== What the exercise asks ==
Return the lines below that contain "workers".

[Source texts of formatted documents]

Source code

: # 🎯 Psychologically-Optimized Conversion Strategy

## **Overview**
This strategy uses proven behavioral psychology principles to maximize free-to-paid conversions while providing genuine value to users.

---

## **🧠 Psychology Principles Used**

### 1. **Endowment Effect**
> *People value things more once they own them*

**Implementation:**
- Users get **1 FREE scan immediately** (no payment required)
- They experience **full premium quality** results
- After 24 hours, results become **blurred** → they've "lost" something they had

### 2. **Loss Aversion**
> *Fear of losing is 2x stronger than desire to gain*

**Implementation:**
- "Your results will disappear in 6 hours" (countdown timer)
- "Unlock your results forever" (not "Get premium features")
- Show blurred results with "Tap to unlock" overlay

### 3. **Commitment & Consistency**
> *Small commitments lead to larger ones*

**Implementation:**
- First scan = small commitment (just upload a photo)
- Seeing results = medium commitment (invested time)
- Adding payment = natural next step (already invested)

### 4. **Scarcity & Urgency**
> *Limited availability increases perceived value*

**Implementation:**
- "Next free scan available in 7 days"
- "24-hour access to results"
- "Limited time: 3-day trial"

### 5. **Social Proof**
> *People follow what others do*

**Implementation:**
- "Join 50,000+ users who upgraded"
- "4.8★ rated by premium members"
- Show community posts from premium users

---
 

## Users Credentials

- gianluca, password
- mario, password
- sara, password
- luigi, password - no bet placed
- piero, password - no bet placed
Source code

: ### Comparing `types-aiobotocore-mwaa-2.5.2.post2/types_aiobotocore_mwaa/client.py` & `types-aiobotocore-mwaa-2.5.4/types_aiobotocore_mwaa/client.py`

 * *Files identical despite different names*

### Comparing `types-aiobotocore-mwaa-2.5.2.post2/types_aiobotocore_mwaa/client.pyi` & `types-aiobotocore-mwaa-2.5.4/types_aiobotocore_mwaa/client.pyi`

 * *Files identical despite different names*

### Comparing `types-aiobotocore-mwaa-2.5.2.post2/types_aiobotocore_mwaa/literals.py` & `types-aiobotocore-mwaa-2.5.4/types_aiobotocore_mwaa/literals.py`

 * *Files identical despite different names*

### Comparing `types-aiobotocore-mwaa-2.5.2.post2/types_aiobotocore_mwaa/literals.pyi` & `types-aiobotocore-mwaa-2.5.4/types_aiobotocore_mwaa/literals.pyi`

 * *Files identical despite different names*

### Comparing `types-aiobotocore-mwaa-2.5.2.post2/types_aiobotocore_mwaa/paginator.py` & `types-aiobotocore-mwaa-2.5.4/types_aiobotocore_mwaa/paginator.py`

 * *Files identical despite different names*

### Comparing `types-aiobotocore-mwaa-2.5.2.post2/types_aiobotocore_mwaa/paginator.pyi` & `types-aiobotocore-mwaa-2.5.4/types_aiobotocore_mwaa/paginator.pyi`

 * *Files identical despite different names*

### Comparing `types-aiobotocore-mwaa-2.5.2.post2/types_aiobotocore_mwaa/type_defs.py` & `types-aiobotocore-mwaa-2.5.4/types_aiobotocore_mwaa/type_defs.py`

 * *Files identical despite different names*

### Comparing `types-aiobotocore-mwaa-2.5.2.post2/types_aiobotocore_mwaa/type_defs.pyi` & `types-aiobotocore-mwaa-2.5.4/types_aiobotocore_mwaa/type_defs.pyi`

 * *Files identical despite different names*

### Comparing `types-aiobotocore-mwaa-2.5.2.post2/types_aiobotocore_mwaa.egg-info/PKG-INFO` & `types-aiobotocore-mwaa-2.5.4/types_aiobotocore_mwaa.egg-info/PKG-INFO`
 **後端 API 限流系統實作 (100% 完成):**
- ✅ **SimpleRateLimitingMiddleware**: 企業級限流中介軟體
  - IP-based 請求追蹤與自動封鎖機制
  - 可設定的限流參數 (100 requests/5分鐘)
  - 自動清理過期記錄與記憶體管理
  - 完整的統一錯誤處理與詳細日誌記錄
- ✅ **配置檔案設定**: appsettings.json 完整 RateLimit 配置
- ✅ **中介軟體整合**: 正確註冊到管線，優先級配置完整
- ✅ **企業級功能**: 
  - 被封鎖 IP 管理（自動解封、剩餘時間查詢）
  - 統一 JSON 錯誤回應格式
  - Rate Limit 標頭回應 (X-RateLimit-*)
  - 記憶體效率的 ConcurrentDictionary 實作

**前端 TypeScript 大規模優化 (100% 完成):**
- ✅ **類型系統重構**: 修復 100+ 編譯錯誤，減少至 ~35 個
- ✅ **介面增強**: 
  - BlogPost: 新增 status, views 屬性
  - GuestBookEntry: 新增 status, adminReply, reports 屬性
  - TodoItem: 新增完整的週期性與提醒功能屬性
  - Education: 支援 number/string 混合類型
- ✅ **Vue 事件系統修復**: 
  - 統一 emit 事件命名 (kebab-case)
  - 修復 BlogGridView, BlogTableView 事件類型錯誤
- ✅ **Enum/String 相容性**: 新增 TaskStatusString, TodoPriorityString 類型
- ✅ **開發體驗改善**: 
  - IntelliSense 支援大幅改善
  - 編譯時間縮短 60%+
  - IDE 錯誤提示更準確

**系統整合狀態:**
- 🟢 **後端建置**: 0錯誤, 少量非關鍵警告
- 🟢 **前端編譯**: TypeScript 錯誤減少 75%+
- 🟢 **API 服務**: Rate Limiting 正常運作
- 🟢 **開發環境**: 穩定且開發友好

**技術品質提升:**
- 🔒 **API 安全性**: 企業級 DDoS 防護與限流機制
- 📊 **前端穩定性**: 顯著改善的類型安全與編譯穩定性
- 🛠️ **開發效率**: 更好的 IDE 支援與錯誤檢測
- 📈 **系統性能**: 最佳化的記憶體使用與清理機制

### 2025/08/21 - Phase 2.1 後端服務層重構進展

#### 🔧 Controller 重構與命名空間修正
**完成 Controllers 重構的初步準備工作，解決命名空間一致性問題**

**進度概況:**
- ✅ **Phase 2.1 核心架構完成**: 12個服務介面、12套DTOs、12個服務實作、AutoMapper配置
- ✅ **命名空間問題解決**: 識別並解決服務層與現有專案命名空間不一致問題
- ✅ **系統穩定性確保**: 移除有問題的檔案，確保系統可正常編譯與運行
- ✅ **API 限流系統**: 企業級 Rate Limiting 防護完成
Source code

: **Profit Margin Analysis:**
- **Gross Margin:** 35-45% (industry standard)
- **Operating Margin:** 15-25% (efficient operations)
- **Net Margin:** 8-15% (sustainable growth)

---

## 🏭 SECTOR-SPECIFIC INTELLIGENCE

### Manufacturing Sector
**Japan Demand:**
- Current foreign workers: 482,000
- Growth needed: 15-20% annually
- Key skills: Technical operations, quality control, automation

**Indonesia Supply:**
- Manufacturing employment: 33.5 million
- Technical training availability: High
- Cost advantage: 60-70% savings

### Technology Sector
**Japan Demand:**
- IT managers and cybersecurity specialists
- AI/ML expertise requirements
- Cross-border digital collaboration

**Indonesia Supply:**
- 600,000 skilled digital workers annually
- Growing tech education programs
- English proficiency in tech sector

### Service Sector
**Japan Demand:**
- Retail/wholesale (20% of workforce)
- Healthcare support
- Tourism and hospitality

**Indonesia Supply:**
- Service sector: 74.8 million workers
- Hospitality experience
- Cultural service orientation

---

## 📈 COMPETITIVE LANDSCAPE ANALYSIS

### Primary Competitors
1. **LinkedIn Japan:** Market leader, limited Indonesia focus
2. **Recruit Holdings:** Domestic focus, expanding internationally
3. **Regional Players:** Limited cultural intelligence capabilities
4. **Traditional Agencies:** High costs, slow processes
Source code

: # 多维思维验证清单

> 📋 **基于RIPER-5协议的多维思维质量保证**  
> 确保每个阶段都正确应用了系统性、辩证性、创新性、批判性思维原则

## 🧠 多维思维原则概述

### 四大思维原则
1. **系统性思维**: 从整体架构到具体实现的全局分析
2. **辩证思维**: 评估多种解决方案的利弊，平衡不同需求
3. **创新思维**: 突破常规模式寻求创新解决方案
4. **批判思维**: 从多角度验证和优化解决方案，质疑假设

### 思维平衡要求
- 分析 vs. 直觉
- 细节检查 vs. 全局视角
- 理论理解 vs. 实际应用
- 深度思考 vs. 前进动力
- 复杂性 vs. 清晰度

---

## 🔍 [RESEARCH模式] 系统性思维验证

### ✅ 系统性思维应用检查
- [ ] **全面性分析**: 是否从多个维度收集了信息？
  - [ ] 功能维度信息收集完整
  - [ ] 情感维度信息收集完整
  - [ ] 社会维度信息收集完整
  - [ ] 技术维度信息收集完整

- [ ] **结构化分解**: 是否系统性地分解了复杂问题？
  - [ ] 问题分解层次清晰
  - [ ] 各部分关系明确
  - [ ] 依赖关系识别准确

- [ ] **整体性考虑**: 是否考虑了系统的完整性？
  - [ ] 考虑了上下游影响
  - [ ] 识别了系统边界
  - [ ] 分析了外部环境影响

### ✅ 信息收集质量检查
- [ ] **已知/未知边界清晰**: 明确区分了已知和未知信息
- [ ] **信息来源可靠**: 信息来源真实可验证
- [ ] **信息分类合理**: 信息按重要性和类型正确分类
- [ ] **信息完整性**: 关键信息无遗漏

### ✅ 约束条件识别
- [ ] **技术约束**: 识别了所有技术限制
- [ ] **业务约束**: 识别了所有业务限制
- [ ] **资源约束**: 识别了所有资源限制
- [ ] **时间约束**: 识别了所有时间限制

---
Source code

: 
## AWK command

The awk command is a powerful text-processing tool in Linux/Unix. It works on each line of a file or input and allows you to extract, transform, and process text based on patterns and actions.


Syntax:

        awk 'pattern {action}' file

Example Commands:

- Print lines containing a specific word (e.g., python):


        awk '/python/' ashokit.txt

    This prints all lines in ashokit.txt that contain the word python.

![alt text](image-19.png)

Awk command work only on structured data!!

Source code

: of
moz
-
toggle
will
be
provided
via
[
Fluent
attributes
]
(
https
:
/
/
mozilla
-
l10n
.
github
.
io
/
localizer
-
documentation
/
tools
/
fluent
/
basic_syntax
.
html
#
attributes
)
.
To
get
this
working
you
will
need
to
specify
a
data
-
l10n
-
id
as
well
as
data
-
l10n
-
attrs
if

== Reply ==
- Current foreign workers: 482,000
- 600,000 skilled digital workers annually
- Service sector: 74.8 million workers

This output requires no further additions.